9. The social value proposition for citizens must be communicated in plain, coherent language — clear content for learners and their parents delivered over the platforms and devices of learners’ choice. Do not assume that digital natives will ‘get it’ just because they sleep with digital devices. Or that they will automatically fall in love with what at face value may seem to be another app. What’s in it for young people to download an app and activate a private key? Unless someone explains what’s in it for them. I’m not sure that this is happening much — we’re still in the territory of mad ICO rushes and policy hyperbole.
10. Never underestimate the resilience of the credential as long as humans are in the business of demonstrating their worth to others. It remains the lingua franca of social capital.
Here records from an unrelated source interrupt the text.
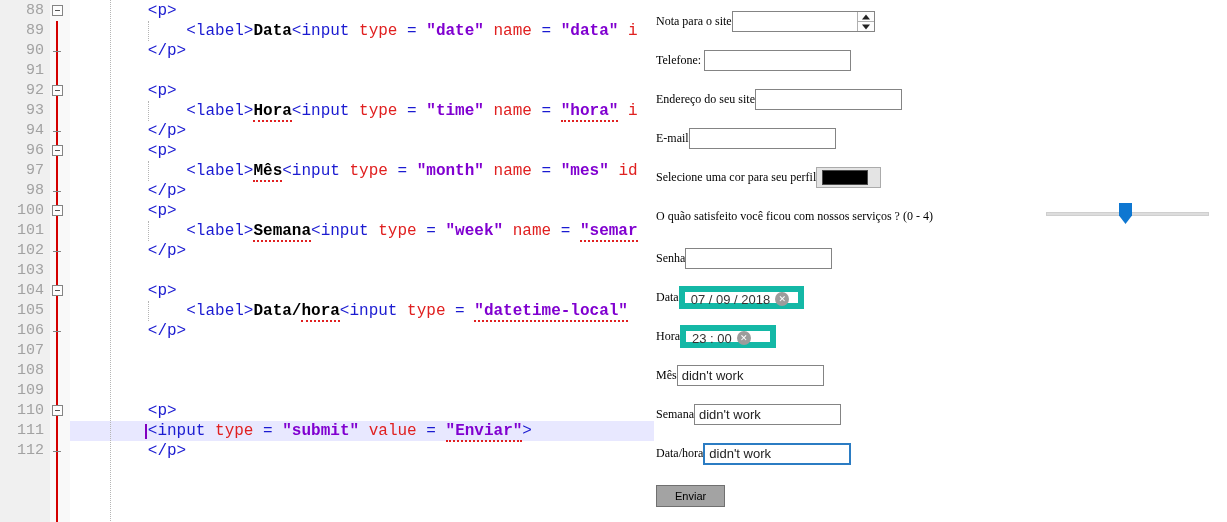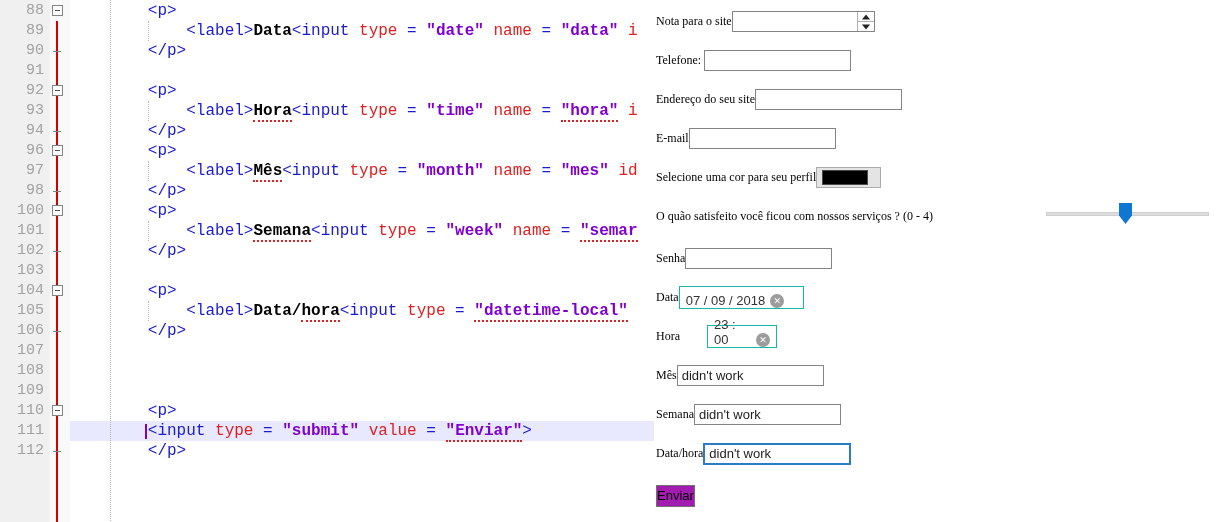--- a/index.html
+++ b/index.html
@@ -47,7 +47,7 @@
   .colorbtn{box-sizing:border-box;height:21px;background:#e4e4e4;border:1px solid #ababab;
             display:flex;align-items:center;padding:3px 12px 3px 5px;}
   .swatch{width:44px;height:13px;background:#000;border:1px solid #4a4a4a;}
-  .databox{box-sizing:border-box;height:23px;border:1px solid #14b8a6;display:flex;align-items:flex-end;
+  .databox{box-sizing:border-box;height:23px;border:6px solid #14b8a6;display:flex;align-items:flex-start;
            gap:5px;padding:0 6px;font-size:13px;color:#333;}
   .clear{width:14px;height:14px;border-radius:50%;background:#9c9c9c;color:#fff;font-size:9px;
          line-height:14px;text-align:center;flex:0 0 auto;}

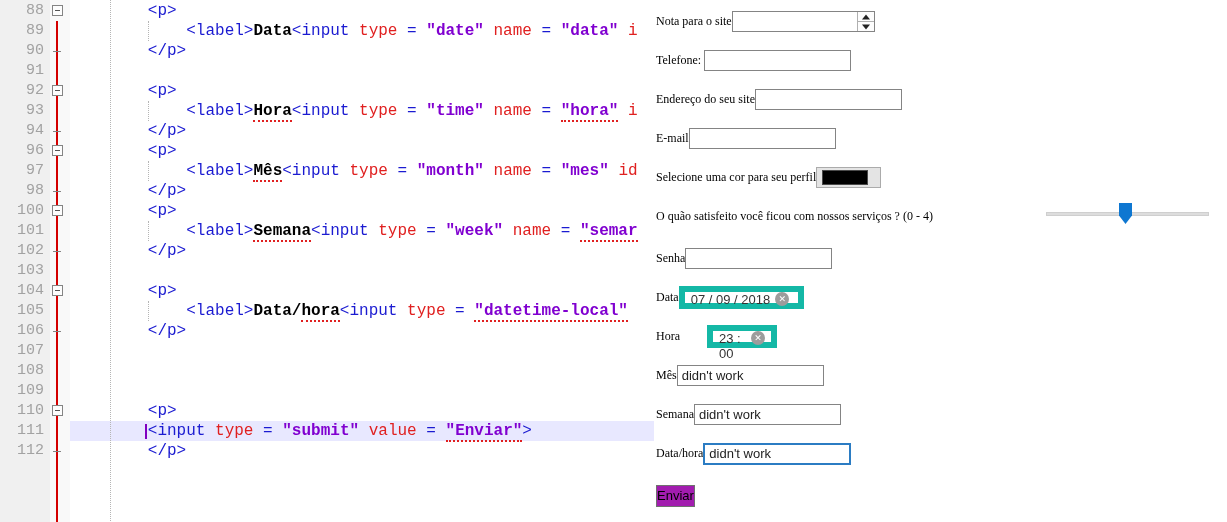--- a/index.html
+++ b/index.html
@@ -242,7 +242,7 @@
       </div>
       <div class="frow" style="top: 325px;">
         <span class="lbl">Hora</span>
-        <div class="databox" style="width: 70px; margin-left: 27px;">
+        <div class="databox" style="width: 96px;">
           <span>23 : 00</span>
           <span class="clear">✕</span>
         </div>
It will probably become even more important as young people get used to re-inventing themselves every five years, as informal and professional learning starts to secure parity with traditional higher education. Yet we need to reimagine the credential, in view of the affordances of blockchain technologies.
Like any middle-aged parent, I dread the day my father passes away and I have to go to his house with my siblings to retrieve family artefacts. Including the blessed framed certificate in the hall. Somehow, I am not sure that I would trust my son to store it somewhere and tell his own kids that his old man was into re-invention.
Whether we can put our trust in the trustless blockchain as a guardian of our credentials and social capital is the unresolved argument. And also what makes these times we live in so interesting.